7.1.7 Restrictions for Bottom-Up Parsing

When supplying a top-down template grammar to the adaptive bottom-up parser abu-parser, it performs basic consistency checks for the grammar:

  1. All leaves of right-hand sides of non-start nonterminal symbols must be output terminal symbols.

    Example

    The following top-down template grammar is valid for parsing by abu-parser:

    :n: = [ "__ER" "__START" "_S" ] ;
    
    START: C "__START" ;
    
    
    
    C: C0 ( "_S" < "__START" >
          | "__ER" [^ :n: ] #pt-__er_consume < "__START" >
          )
    ;
    
    
    
    C0: "%a" ( "%b" #pt-_S_1T2 #pn-S-0 < "_S" >
             | "%c" "%d" #pt-_S_2T3 #pn-S-1 < "_S" >
             | #pt-__er [^ "%b" "%c" :n: ]~ #pn-__ER-0 < "__ER" >
             )
      | "%b" "%c" "%d" #pt-_S_3T3 #pn-S-2 < "_S" >
      | [^ "%a" "%b" :n: ]~ #pn-__ER-0 < "__ER" >
    ;
    

    The right-hand side of the nonterminal symbol C0 has the output terminal symbol leaves < "_S" > and < "__ER" >. The right-hand side of the nonterminal symbol C has the output terminal symbol leaves < "__START" >.

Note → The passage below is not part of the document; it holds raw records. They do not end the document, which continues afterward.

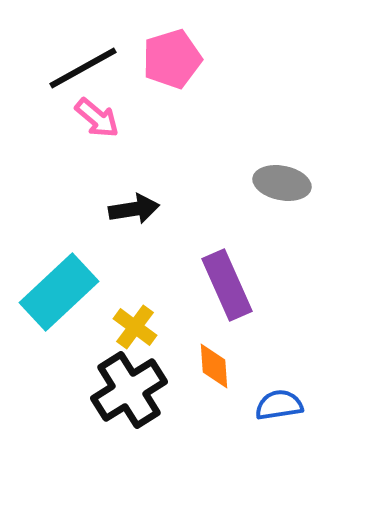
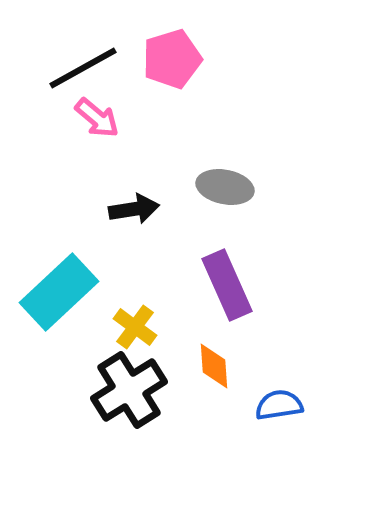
gray ellipse: moved 57 px left, 4 px down
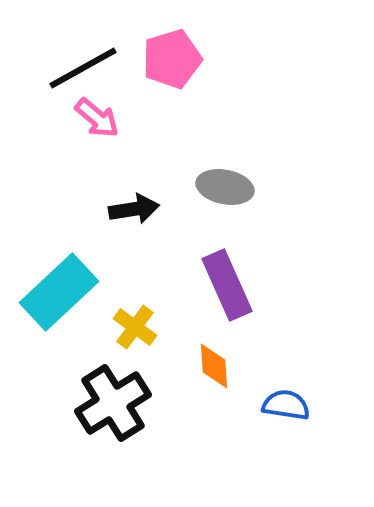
black cross: moved 16 px left, 13 px down
blue semicircle: moved 7 px right; rotated 18 degrees clockwise
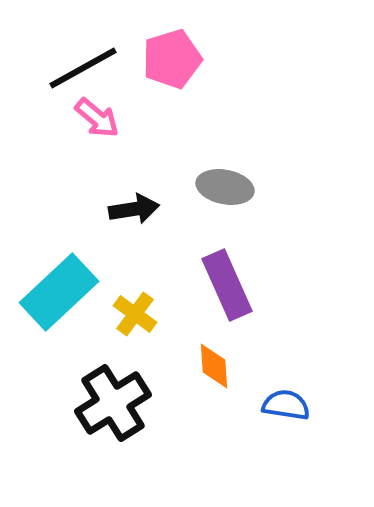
yellow cross: moved 13 px up
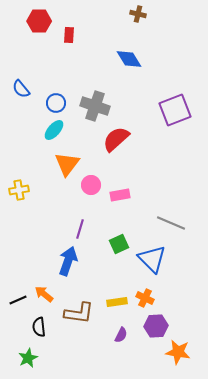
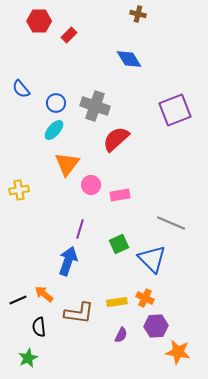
red rectangle: rotated 42 degrees clockwise
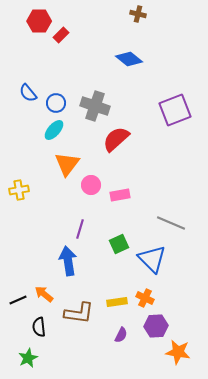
red rectangle: moved 8 px left
blue diamond: rotated 20 degrees counterclockwise
blue semicircle: moved 7 px right, 4 px down
blue arrow: rotated 28 degrees counterclockwise
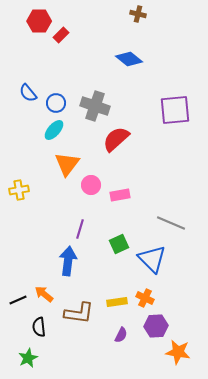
purple square: rotated 16 degrees clockwise
blue arrow: rotated 16 degrees clockwise
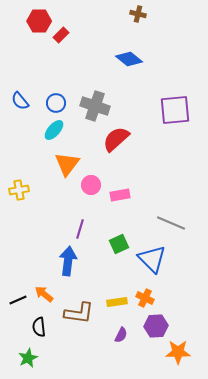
blue semicircle: moved 8 px left, 8 px down
orange star: rotated 10 degrees counterclockwise
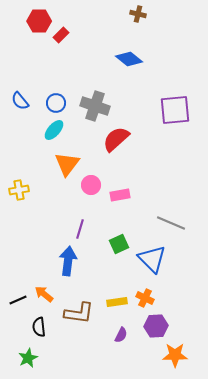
orange star: moved 3 px left, 3 px down
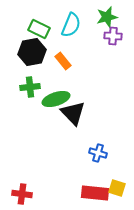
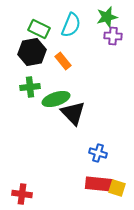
red rectangle: moved 4 px right, 9 px up
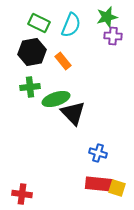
green rectangle: moved 6 px up
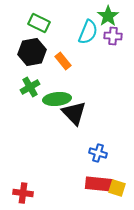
green star: moved 1 px right, 1 px up; rotated 20 degrees counterclockwise
cyan semicircle: moved 17 px right, 7 px down
green cross: rotated 24 degrees counterclockwise
green ellipse: moved 1 px right; rotated 12 degrees clockwise
black triangle: moved 1 px right
red cross: moved 1 px right, 1 px up
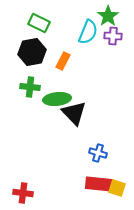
orange rectangle: rotated 66 degrees clockwise
green cross: rotated 36 degrees clockwise
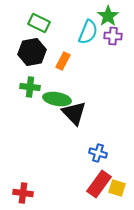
green ellipse: rotated 16 degrees clockwise
red rectangle: rotated 60 degrees counterclockwise
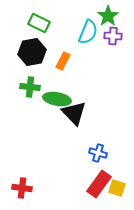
red cross: moved 1 px left, 5 px up
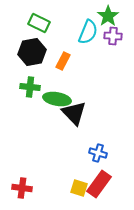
yellow square: moved 38 px left
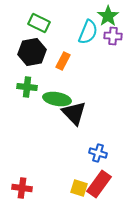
green cross: moved 3 px left
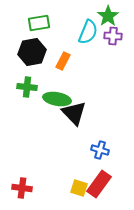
green rectangle: rotated 35 degrees counterclockwise
blue cross: moved 2 px right, 3 px up
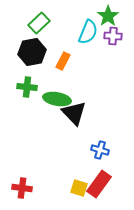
green rectangle: rotated 35 degrees counterclockwise
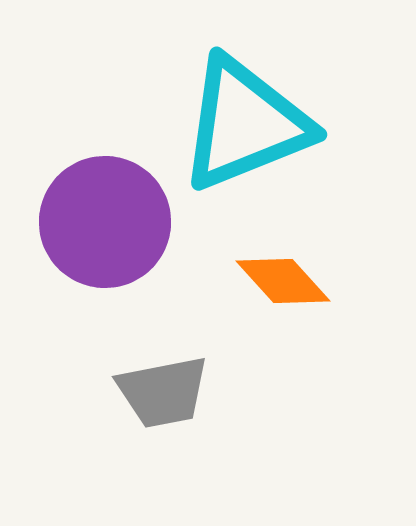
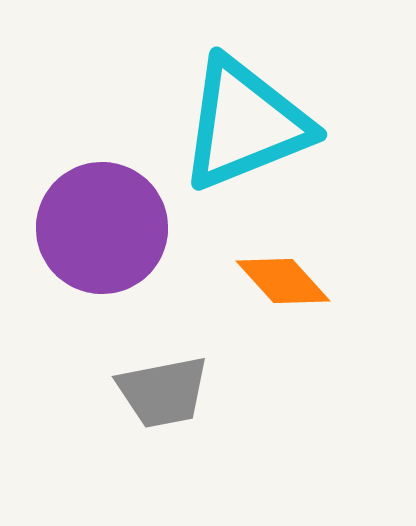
purple circle: moved 3 px left, 6 px down
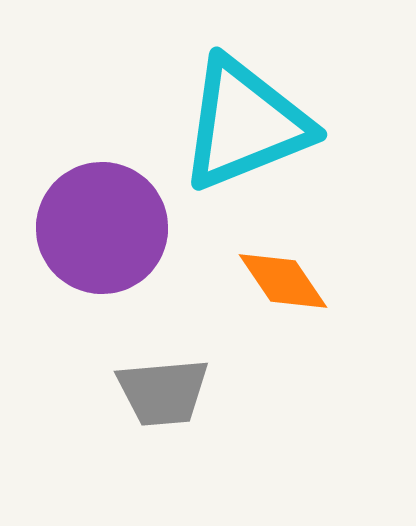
orange diamond: rotated 8 degrees clockwise
gray trapezoid: rotated 6 degrees clockwise
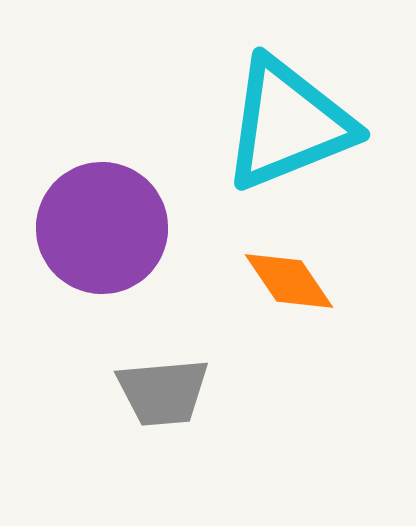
cyan triangle: moved 43 px right
orange diamond: moved 6 px right
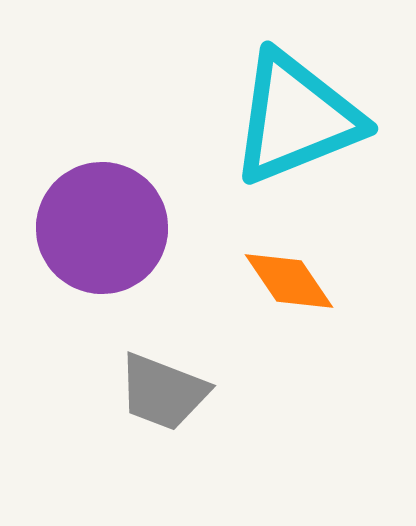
cyan triangle: moved 8 px right, 6 px up
gray trapezoid: rotated 26 degrees clockwise
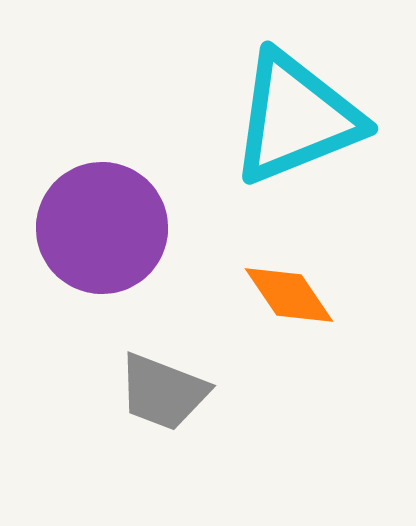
orange diamond: moved 14 px down
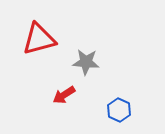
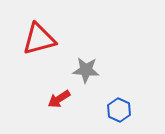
gray star: moved 8 px down
red arrow: moved 5 px left, 4 px down
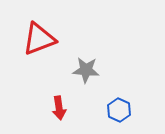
red triangle: rotated 6 degrees counterclockwise
red arrow: moved 9 px down; rotated 65 degrees counterclockwise
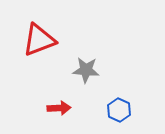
red triangle: moved 1 px down
red arrow: rotated 85 degrees counterclockwise
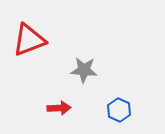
red triangle: moved 10 px left
gray star: moved 2 px left
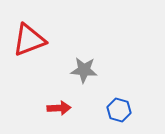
blue hexagon: rotated 10 degrees counterclockwise
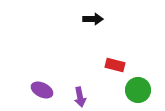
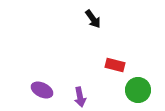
black arrow: rotated 54 degrees clockwise
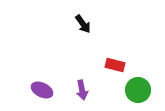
black arrow: moved 10 px left, 5 px down
purple arrow: moved 2 px right, 7 px up
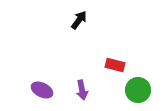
black arrow: moved 4 px left, 4 px up; rotated 108 degrees counterclockwise
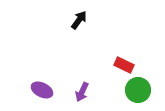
red rectangle: moved 9 px right; rotated 12 degrees clockwise
purple arrow: moved 2 px down; rotated 36 degrees clockwise
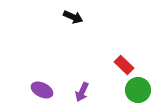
black arrow: moved 6 px left, 3 px up; rotated 78 degrees clockwise
red rectangle: rotated 18 degrees clockwise
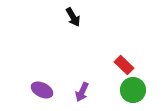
black arrow: rotated 36 degrees clockwise
green circle: moved 5 px left
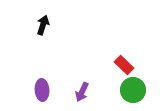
black arrow: moved 30 px left, 8 px down; rotated 132 degrees counterclockwise
purple ellipse: rotated 60 degrees clockwise
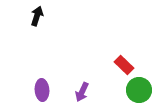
black arrow: moved 6 px left, 9 px up
green circle: moved 6 px right
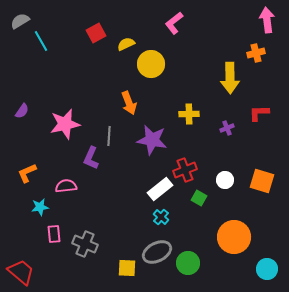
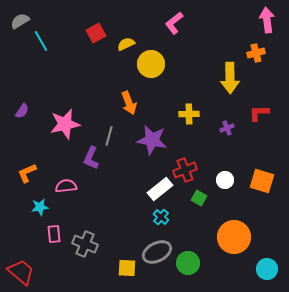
gray line: rotated 12 degrees clockwise
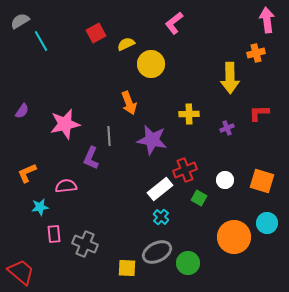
gray line: rotated 18 degrees counterclockwise
cyan circle: moved 46 px up
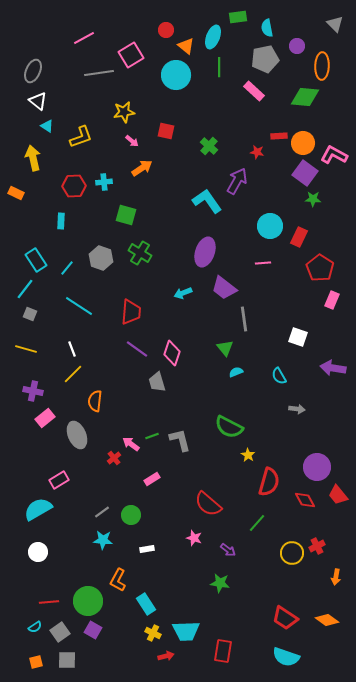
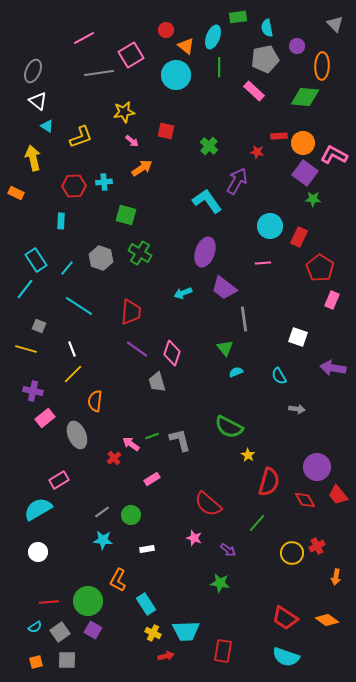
gray square at (30, 314): moved 9 px right, 12 px down
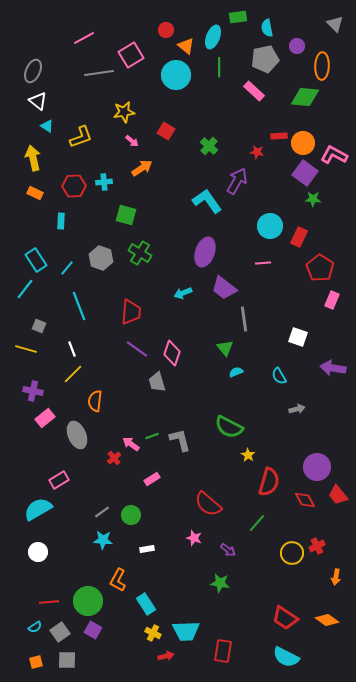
red square at (166, 131): rotated 18 degrees clockwise
orange rectangle at (16, 193): moved 19 px right
cyan line at (79, 306): rotated 36 degrees clockwise
gray arrow at (297, 409): rotated 21 degrees counterclockwise
cyan semicircle at (286, 657): rotated 8 degrees clockwise
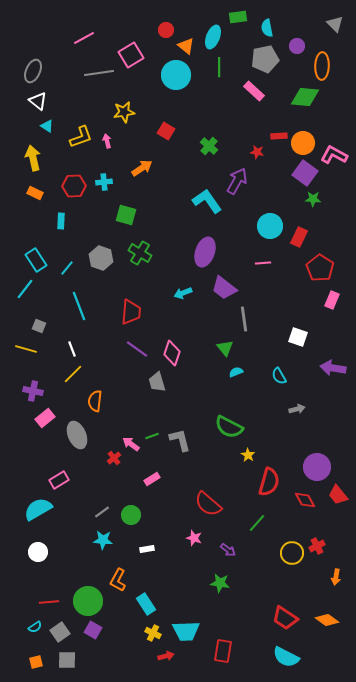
pink arrow at (132, 141): moved 25 px left; rotated 144 degrees counterclockwise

    The right-hand side of the nonterminal symbol START does not have an output terminal symbol leaf—that nonterminal symbol is the start one (i.e. the first nonterminal symbol defined in the grammar).

  2. Every input terminal symbol class in right-hand sides of non-start nonterminal symbols must conform to one condition among the following conditions:
    • The input terminal symbol class is empty.
    • The input terminal symbol class contains only virtual terminal symbols and/or the end-of-stream marker $$. Virtual terminal symbols are terminal symbols that have a prefix specified by the option --term-prefix=STR. The default prefix is ‘%’.
    • The input terminal symbol class contains only virtual nonterminal symbols. They are terminal symbols that do not have a prefix specified by the option --term-prefix=STR. The default prefix is ‘%’.

    Example 1

    Provided the terminal symbol prefix is ‘%’, the input terminal symbol class

    [ "%a" "%b" "%c" "_A" "_B" $$ ]
    

    is invalid for parsing by abu-parser.

    Valid input terminal symbol classes can be:

    [ "%a" "%b" "%c" $$ ]
    [ "_A" "_B" ]
    

    Example 2

    Provided the terminal symbol prefix is ‘%’, the input terminal symbol class

    [^ "_C" "_D" ]
    

    is valid for parsing by abu-parser if a set of terminal symbols defined by a grammar and input terminal symbol sequence is

    $$ "%e" "%f" "_C" "_D"
    

    However, that input terminal symbol class is invalid for parsing by abu-parser if a set of terminal symbols defined by a grammar and input terminal symbol sequence is

    $$ "%e" "%f" "_C" "_D" "_E"
    

    because, in this case, the input terminal symbol class contains the virtual terminal symbols ‘%e’ and ‘%f’ (along with $$) and the virtual nonterminal symbol ‘_E’.

  3. Every put-back terminal symbol class in right-hand sides of non-start nonterminal symbols must be empty or contain virtual terminal symbols and/or $$.

    Example

    Provided the terminal symbol prefix is ‘%’, the put-back terminal symbol class

    [ "%a" "%b" "%c" "_A" "_B" $$ ]~
    

    is invalid for parsing by abu-parser.

    A valid put-back terminal symbol class can be

    [ "%a" "%b" "%c" $$ ]~
    
  4. All virtual terminal symbol sequences led out by right-hand sides of non-start nonterminal symbols must terminate with #pt-… markers. See Ending a Terminal Production, for more information on #pt-… markers.

    Example

    Provided the terminal symbol prefix is ‘%’, the production

    C0: C1 ( "_A" "%e" "%e" #pt-_S_1T2 #pn-S-0 < "_S" >
           | "_B" "%f" "%f" #pn-S-1 < "_S" >
           | "_C" #pn-S-2 < "_S" >
           )
    ;
    

    is invalid for parsing by abu-parser because the virtual terminal symbol sequence "%f" "%f" does not end with a #pt-… marker.